L'inserimento di maioliche antiche – come albarelli da farmacia, idrie o grandi piatti d'andata – in contesti moderni crea un contrasto sofisticato e di grande personalità. Per un design d'interni contemporaneo, si consiglia l'esposizione "a contrasto": ad esempio, disponendo un piatto istoriato cinquecentesco su una console minimalista in cemento o metallo scuro, oppure inserendo vasi da farmacia del '700 su mensole retroilluminate a LED all'interno di librerie geometriche. Questo accostamento rompe la rigidità del minimalismo moderno, arricchendo lo spazio con la matericità, i colori caldi della terra e il fascino storico della tradizione ceramica italiana.
Le micro-cavillature dello smalto stannifero (craquelure) sono un fenomeno naturale dovuto alla diversa dilatazione termica tra il corpo argilloso e il rivestimento vitreo nel corso dei secoli. Non costituiscono un difetto strutturale e non deprezzano l'opera; al contrario, rappresentano spesso una firma del tempo e un indicatore di autenticità. Diverso è il caso di filature profonde o sbeccature che intaccano il biscotto ceramico, le quali possono richiedere interventi di consolidamento conservativo.
La maiolica antica è un manufatto poroso e fragile. Per la pulizia ordinaria è sufficiente una spolveratura con un pennello a setole morbide. Se necessario, si può utilizzare un panno leggermente inumidito con acqua demineralizzata, evitando assolutamente detergenti aggressivi, solventi o immersioni prolungate, poiché l'acqua potrebbe penetrare sotto lo smalto attraverso le cavillature o le zone sbeccate, rigonfiando l'argilla e causando il distacco dello smalto. Evitare l'esposizione a forti sbalzi termici e a fonti di umidità diretta.

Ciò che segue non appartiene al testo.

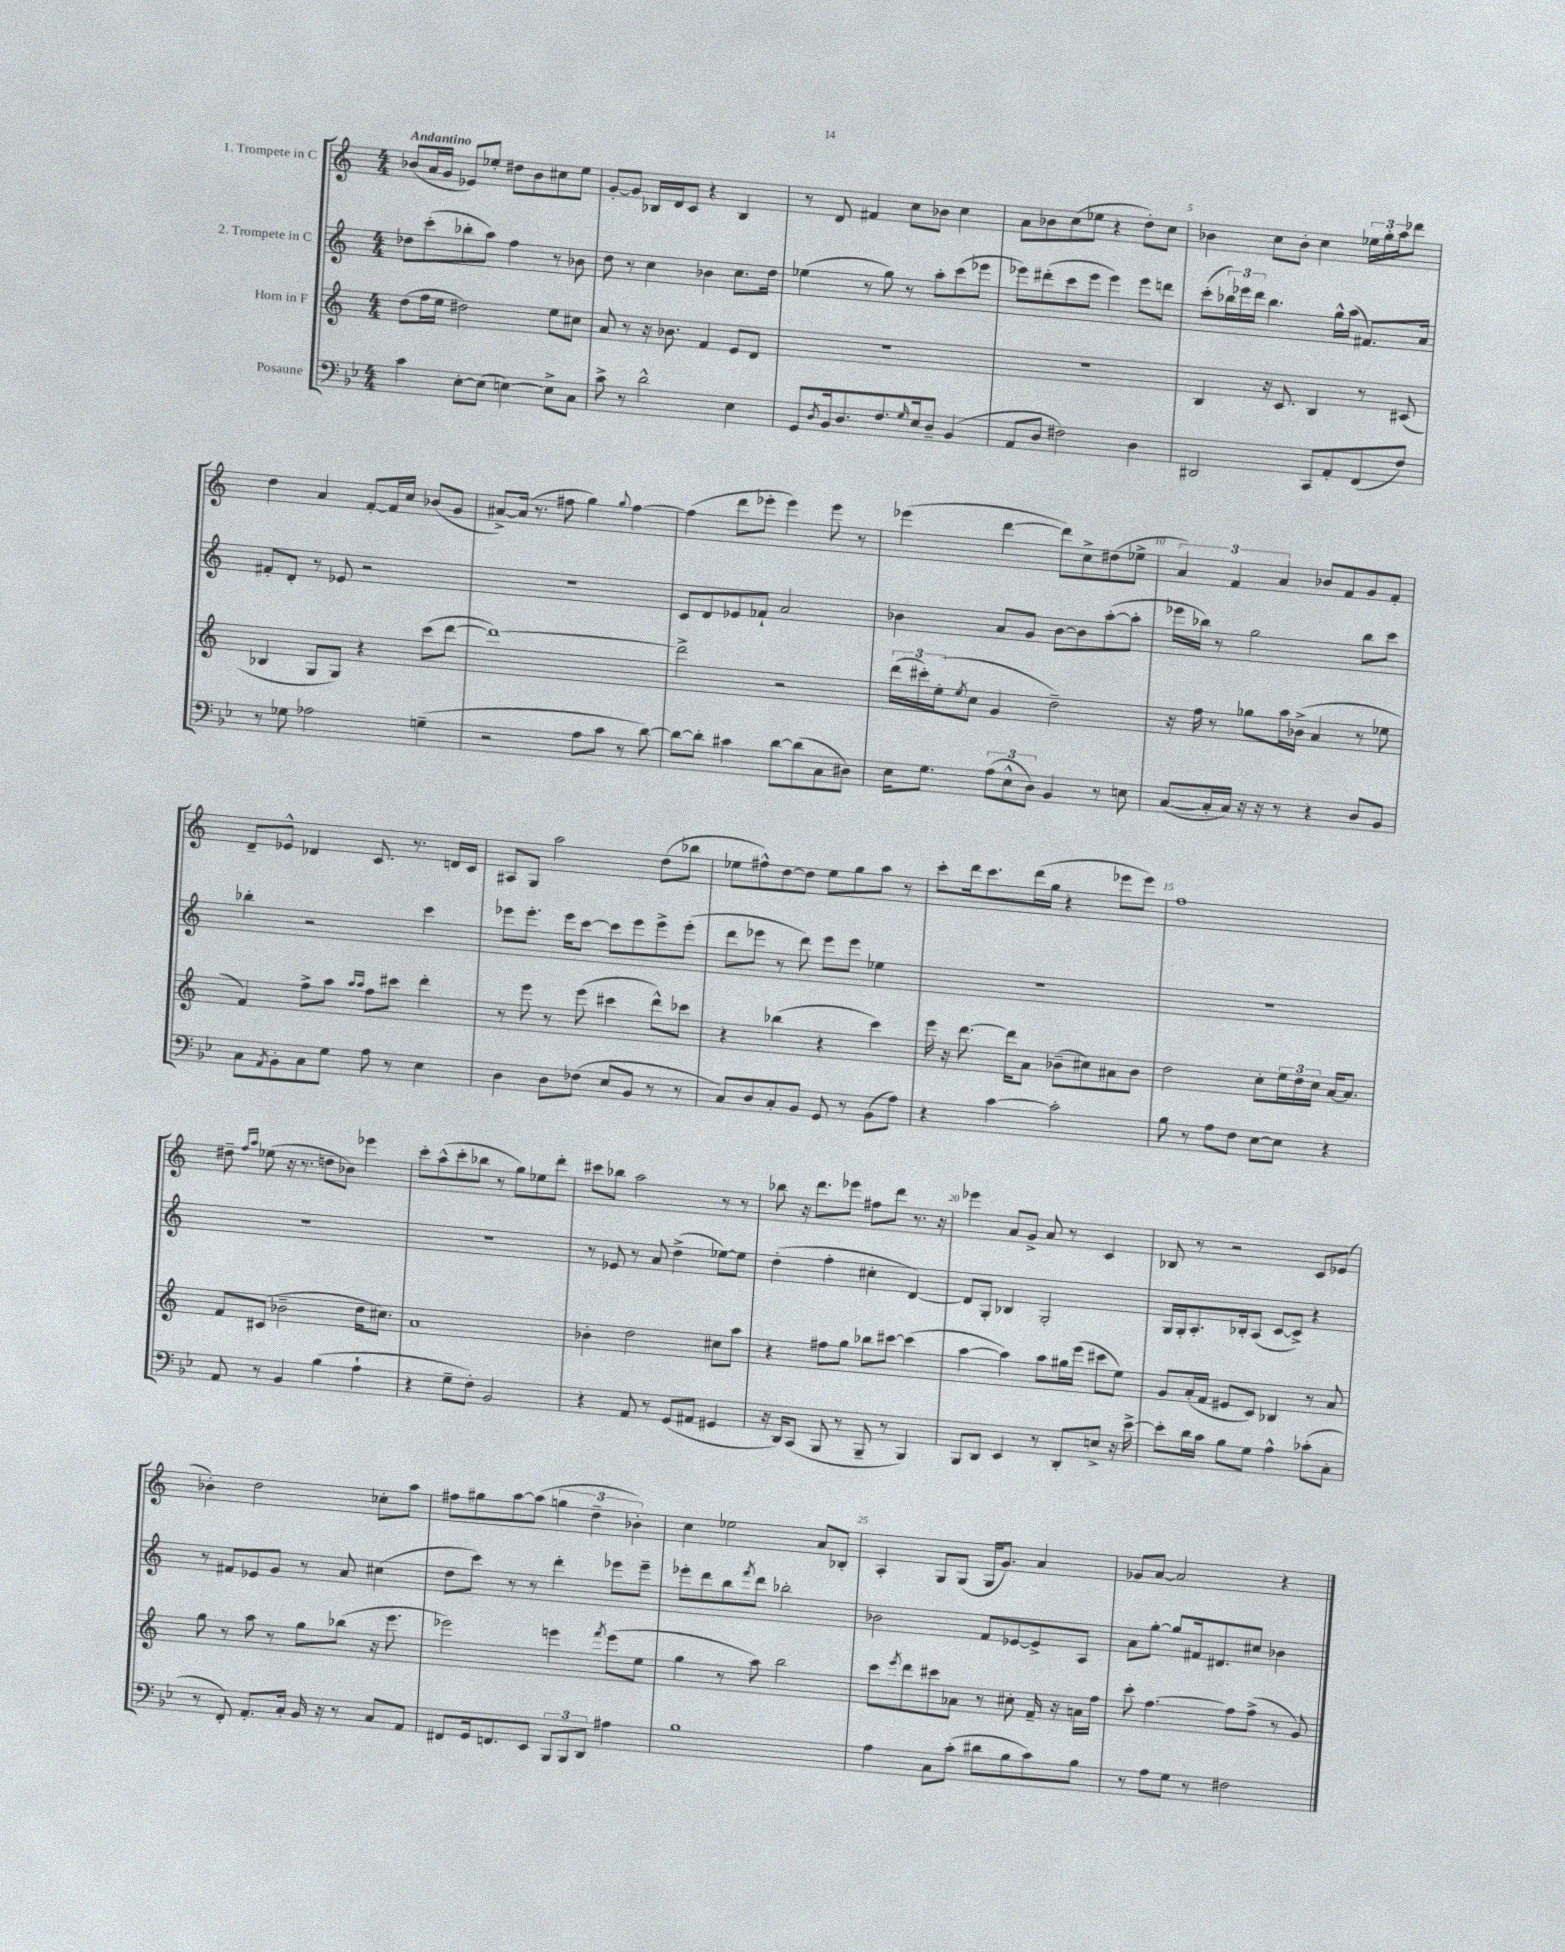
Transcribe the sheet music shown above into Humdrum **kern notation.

Per individuare restauri non dichiarati, l'esame più efficace e non distruttivo si effettua con una lampada a luce ultravioletta (lampada di Wood). Sotto i raggi UV, le vernici, le colle e le resine utilizzate nei restauri moderni reagiscono con una fluorescenza violacea o scura, nettamente distinguibile dallo smalto originale che appare invece fluorescente sui toni del giallo-ocra o bianco-latte. Altri indizi visivi e tattili includono variazioni anomale nello spessore dello smalto, zone insolitamente calde al tatto (la ceramica originale è tipicamente fredda), o un suono "sordo" anziché cristallino quando l'oggetto viene delicatamente picchiettato sul bordo con un polpastrello.